SUPPLIED MATERIAL:
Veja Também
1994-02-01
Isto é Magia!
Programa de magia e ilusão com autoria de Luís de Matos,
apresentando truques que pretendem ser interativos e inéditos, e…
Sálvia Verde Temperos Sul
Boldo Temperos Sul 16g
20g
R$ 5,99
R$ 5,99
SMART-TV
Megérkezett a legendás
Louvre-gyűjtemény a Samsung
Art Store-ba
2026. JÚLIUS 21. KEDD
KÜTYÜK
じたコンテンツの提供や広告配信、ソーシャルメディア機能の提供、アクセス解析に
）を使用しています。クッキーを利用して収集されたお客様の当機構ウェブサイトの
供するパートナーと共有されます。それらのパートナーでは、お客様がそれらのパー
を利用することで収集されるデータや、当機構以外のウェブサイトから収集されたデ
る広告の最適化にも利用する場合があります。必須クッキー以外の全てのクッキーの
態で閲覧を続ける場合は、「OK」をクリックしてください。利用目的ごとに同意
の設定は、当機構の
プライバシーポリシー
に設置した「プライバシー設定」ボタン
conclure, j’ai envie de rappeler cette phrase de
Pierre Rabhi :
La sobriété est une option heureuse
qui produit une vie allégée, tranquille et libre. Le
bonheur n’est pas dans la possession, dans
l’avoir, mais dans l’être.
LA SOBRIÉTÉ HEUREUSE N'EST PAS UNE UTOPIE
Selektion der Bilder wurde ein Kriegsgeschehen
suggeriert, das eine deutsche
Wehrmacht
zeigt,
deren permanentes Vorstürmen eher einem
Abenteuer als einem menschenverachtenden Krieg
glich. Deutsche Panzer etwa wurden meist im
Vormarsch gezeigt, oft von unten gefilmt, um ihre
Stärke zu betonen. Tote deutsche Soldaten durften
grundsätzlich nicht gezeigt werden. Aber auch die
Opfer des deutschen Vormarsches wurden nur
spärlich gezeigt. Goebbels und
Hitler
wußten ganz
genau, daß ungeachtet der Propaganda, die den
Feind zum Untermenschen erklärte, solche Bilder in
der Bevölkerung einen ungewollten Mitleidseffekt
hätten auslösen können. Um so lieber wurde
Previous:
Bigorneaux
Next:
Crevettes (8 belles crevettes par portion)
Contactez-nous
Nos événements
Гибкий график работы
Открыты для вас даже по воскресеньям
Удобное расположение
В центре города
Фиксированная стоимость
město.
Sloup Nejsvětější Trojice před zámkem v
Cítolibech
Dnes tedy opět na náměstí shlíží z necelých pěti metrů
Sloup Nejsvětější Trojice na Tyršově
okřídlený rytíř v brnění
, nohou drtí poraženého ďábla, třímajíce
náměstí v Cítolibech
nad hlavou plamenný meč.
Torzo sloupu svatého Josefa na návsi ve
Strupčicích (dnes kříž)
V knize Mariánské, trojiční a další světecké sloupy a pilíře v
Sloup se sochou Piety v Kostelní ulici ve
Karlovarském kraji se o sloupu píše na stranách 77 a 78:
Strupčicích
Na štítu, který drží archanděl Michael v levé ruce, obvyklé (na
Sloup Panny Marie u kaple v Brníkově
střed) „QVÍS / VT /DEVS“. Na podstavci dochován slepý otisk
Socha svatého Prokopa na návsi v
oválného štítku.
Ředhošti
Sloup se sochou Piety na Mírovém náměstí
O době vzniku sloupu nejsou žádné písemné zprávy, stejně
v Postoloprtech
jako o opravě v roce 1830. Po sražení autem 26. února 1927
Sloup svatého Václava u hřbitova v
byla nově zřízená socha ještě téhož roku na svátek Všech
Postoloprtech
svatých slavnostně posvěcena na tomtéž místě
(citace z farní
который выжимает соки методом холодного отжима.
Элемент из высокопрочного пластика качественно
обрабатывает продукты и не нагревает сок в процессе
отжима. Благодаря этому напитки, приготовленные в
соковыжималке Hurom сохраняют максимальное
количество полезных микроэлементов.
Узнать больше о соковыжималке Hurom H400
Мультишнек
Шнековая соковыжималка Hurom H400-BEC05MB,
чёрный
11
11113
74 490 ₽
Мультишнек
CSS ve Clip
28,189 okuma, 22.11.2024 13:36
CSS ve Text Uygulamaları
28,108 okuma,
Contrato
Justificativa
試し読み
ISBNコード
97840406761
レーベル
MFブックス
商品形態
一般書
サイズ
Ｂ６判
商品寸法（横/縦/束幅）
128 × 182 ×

YOUR GOAL: Convert every line of text in the data into a JSON list of strings, one string per line, and omit blank lines.

RESULT FOR THIS TASK:
[
  "Veja Também",
  "1994-02-01",
  "Isto é Magia!",
  "Programa de magia e ilusão com autoria de Luís de Matos,",
  "apresentando truques que pretendem ser interativos e inéditos, e…",
  "Sálvia Verde Temperos Sul",
  "Boldo Temperos Sul 16g",
  "20g",
  "R$ 5,99",
  "R$ 5,99",
  "SMART-TV",
  "Megérkezett a legendás",
  "Louvre-gyűjtemény a Samsung",
  "Art Store-ba",
  "2026. JÚLIUS 21. KEDD",
  "KÜTYÜK",
  "じたコンテンツの提供や広告配信、ソーシャルメディア機能の提供、アクセス解析に",
  "）を使用しています。クッキーを利用して収集されたお客様の当機構ウェブサイトの",
  "供するパートナーと共有されます。それらのパートナーでは、お客様がそれらのパー",
  "を利用することで収集されるデータや、当機構以外のウェブサイトから収集されたデ",
  "る広告の最適化にも利用する場合があります。必須クッキー以外の全てのクッキーの",
  "態で閲覧を続ける場合は、「OK」をクリックしてください。利用目的ごとに同意",
  "の設定は、当機構の",
  "プライバシーポリシー",
  "に設置した「プライバシー設定」ボタン",
  "conclure, j’ai envie de rappeler cette phrase de",
  "Pierre Rabhi :",
  "La sobriété est une option heureuse",
  "qui produit une vie allégée, tranquille et libre. Le",
  "bonheur n’est pas dans la possession, dans",
  "l’avoir, mais dans l’être.",
  "LA SOBRIÉTÉ HEUREUSE N'EST PAS UNE UTOPIE",
  "Selektion der Bilder wurde ein Kriegsgeschehen",
  "suggeriert, das eine deutsche",
  "Wehrmacht",
  "zeigt,",
  "deren permanentes Vorstürmen eher einem",
  "Abenteuer als einem menschenverachtenden Krieg",
  "glich. Deutsche Panzer etwa wurden meist im",
  "Vormarsch gezeigt, oft von unten gefilmt, um ihre",
  "Stärke zu betonen. Tote deutsche Soldaten durften",
  "grundsätzlich nicht gezeigt werden. Aber auch die",
  "Opfer des deutschen Vormarsches wurden nur",
  "spärlich gezeigt. Goebbels und",
  "Hitler",
  "wußten ganz",
  "genau, daß ungeachtet der Propaganda, die den",
  "Feind zum Untermenschen erklärte, solche Bilder in",
  "der Bevölkerung einen ungewollten Mitleidseffekt",
  "hätten auslösen können. Um so lieber wurde",
  "Previous:",
  "Bigorneaux",
  "Next:",
  "Crevettes (8 belles crevettes par portion)",
  "Contactez-nous",
  "Nos événements",
  "Гибкий график работы",
  "Открыты для вас даже по воскресеньям",
  "Удобное расположение",
  "В центре города",
  "Фиксированная стоимость",
  "město.",
  "Sloup Nejsvětější Trojice před zámkem v",
  "Cítolibech",
  "Dnes tedy opět na náměstí shlíží z necelých pěti metrů",
  "Sloup Nejsvětější Trojice na Tyršově",
  "okřídlený rytíř v brnění",
  ", nohou drtí poraženého ďábla, třímajíce",
  "náměstí v Cítolibech",
  "nad hlavou plamenný meč.",
  "Torzo sloupu svatého Josefa na návsi ve",
  "Strupčicích (dnes kříž)",
  "V knize Mariánské, trojiční a další světecké sloupy a pilíře v",
  "Sloup se sochou Piety v Kostelní ulici ve",
  "Karlovarském kraji se o sloupu píše na stranách 77 a 78:",
  "Strupčicích",
  "Na štítu, který drží archanděl Michael v levé ruce, obvyklé (na",
  "Sloup Panny Marie u kaple v Brníkově",
  "střed) „QVÍS / VT /DEVS“. Na podstavci dochován slepý otisk",
  "Socha svatého Prokopa na návsi v",
  "oválného štítku.",
  "Ředhošti",
  "Sloup se sochou Piety na Mírovém náměstí",
  "O době vzniku sloupu nejsou žádné písemné zprávy, stejně",
  "v Postoloprtech",
  "jako o opravě v roce 1830. Po sražení autem 26. února 1927",
  "Sloup svatého Václava u hřbitova v",
  "byla nově zřízená socha ještě téhož roku na svátek Všech",
  "Postoloprtech",
  "svatých slavnostně posvěcena na tomtéž místě",
  "(citace z farní",
  "который выжимает соки методом холодного отжима.",
  "Элемент из высокопрочного пластика качественно",
  "обрабатывает продукты и не нагревает сок в процессе",
  "отжима. Благодаря этому напитки, приготовленные в",
  "соковыжималке Hurom сохраняют максимальное",
  "количество полезных микроэлементов.",
  "Узнать больше о соковыжималке Hurom H400",
  "Мультишнек",
  "Шнековая соковыжималка Hurom H400-BEC05MB,",
  "чёрный",
  "11",
  "11113",
  "74 490 ₽",
  "Мультишнек",
  "CSS ve Clip",
  "28,189 okuma, 22.11.2024 13:36",
  "CSS ve Text Uygulamaları",
  "28,108 okuma,",
  "Contrato",
  "Justificativa",
  "試し読み",
  "ISBNコード",
  "97840406761",
  "レーベル",
  "MFブックス",
  "商品形態",
  "一般書",
  "サイズ",
  "Ｂ６判",
  "商品寸法（横/縦/束幅）",
  "128 × 182 ×"
]